## Data Processing and Creation of the Network

The purpose of this section is to give an elaborate description of the data that is used in this project, and how it has been processed in order to do analysis.

In [10]:
#Imports
from IPython.display import Image, clear_output
import numpy as np
import pandas as pd
import matplotlib.pyplot as plt
import networkx as nx
import re
import nltk
import json
import bar_chart_race as bcr
import random
#from fa2 import ForceAtlas2
import json
from collections import Counter, defaultdict
import urllib
from datetime import datetime
from ipywidgets import *
import ipywidgets as widgets
import time
import math
from nltk.corpus import stopwords
#from wordcloud import WordCloud, STOPWORDS, ImageColorGenerator
from PIL import Image
import seaborn as sns
from pandas.core.common import SettingWithCopyWarning
import warnings
warnings.simplefilter(action="ignore", category=SettingWithCopyWarning)

#import gif


#Init stopwords
stop_words = set(stopwords.words('english'))

### IMDB 5000

In [11]:
# Datasets
RELATIVE_FILE_PATH='../'
movies = pd.read_csv(RELATIVE_FILE_PATH+'tmdb_5000_movies.csv')
credits = pd.read_csv(RELATIVE_FILE_PATH + 'tmdb_5000_credits.csv')

In [12]:
# Creating DF
df = movies.merge(right = credits, left_on = 'id', right_on = 'movie_id')
df['release_date'] = pd.to_datetime(df['release_date'])

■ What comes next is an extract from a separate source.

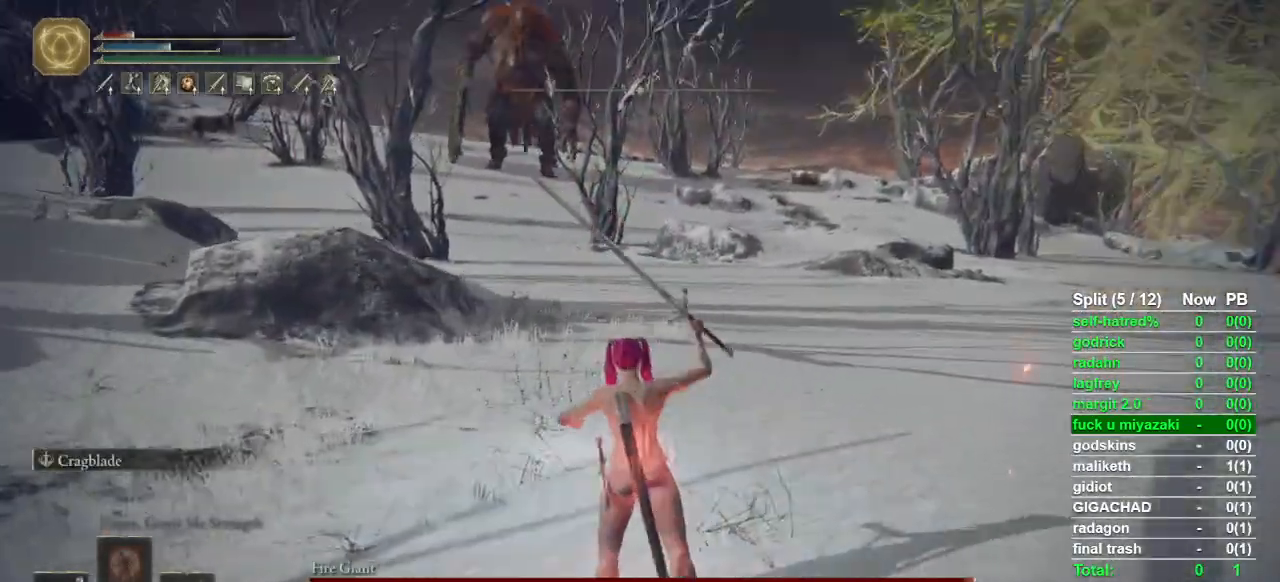
{"dt_ms": 500, "buttons": [], "left_stick": "center", "right_stick": "center", "events": [[367, "DPAD_DOWN", "down"], [500, "DPAD_DOWN", "up"]]}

#Convert JSON to dict and extract the names of each actor in each movie
actors_per_movie = df['cast'].apply(lambda x: ','.join([y['name'] for y in json.loads(x)])).str.split(',', expand = True).fillna('')
actors_per_movie = df[['original_title', 'id']].merge(right = actors_per_movie, left_index = True, right_index = True)

#Unpivot
actors_per_movie = actors_per_movie.melt(id_vars=['original_title', 'id'])

#Remove empty rows
actors_per_movie = actors_per_movie[actors_per_movie['value'] != '']

#Number of movies per actor
pt = actors_per_movie.pivot_table(index = 'value', values='id', aggfunc = len).reset_index().sort_values(by='id', ascending = False).reset_index()

In [13]:
pt.head()

Unnamed: 0,index,value,id
0,45586,Samuel L. Jackson,67
1,2,Jr.,60
2,43599,Robert De Niro,57
3,6819,Bruce Willis,51
4,34677,Matt Damon,48


<b>Movie Count</b>

This table shows how many movies the top 5 most featuring actors have starred in. The column "id" represents this amount.

In [14]:
print(f"In the original {len(df)} movies, there are {len(pt)} actors. Of these actors {len(pt[pt['id']<5])} have starred in less than 5 movies")

In the original 4803 movies, there are 54199 actors. Of these actors 50394 have starred in less than 5 movies


In [15]:
df.head(2)

Unnamed: 0,budget,genres,homepage,id,keywords,original_language,original_title,overview,popularity,production_companies,...,spoken_languages,status,tagline,title_x,vote_average,vote_count,movie_id,title_y,cast,crew
0,237000000,"[{""id"": 28, ""name"": ""Action""}, {""id"": 12, ""nam...",http://www.avatarmovie.com/,19995,"[{""id"": 1463, ""name"": ""culture clash""}, {""id"":...",en,Avatar,"In the 22nd century, a paraplegic Marine is di...",150.437577,"[{""name"": ""Ingenious Film Partners"", ""id"": 289...",...,"[{""iso_639_1"": ""en"", ""name"": ""English""}, {""iso...",Released,Enter the World of Pandora.,Avatar,7.2,11800,19995,Avatar,"[{""cast_id"": 242, ""character"": ""Jake Sully"", ""...","[{""credit_id"": ""52fe48009251416c750aca23"", ""de..."
1,300000000,"[{""id"": 12, ""name"": ""Adventure""}, {""id"": 14, ""...",http://disney.go.com/disneypictures/pirates/,285,"[{""id"": 270, ""name"": ""ocean""}, {""id"": 726, ""na...",en,Pirates of the Caribbean: At World's End,"Captain Barbossa, long believed to be dead, ha...",139.082615,"[{""name"": ""Walt Disney Pictures"", ""id"": 2}, {""...",...,"[{""iso_639_1"": ""en"", ""name"": ""English""}]",Released,"At the end of the world, the adventure begins.",Pirates of the Caribbean: At World's End,6.9,4500,285,Pirates of the Caribbean: At World's End,"[{""cast_id"": 4, ""character"": ""Captain Jack Spa...","[{""credit_id"": ""52fe4232c3a36847f800b579"", ""de..."


<b>Movie Data set</b>

As can be seen, the IMDB data set consists of 4803 movies, featuring a total of 54199 actors, where most of them only starred in few movies.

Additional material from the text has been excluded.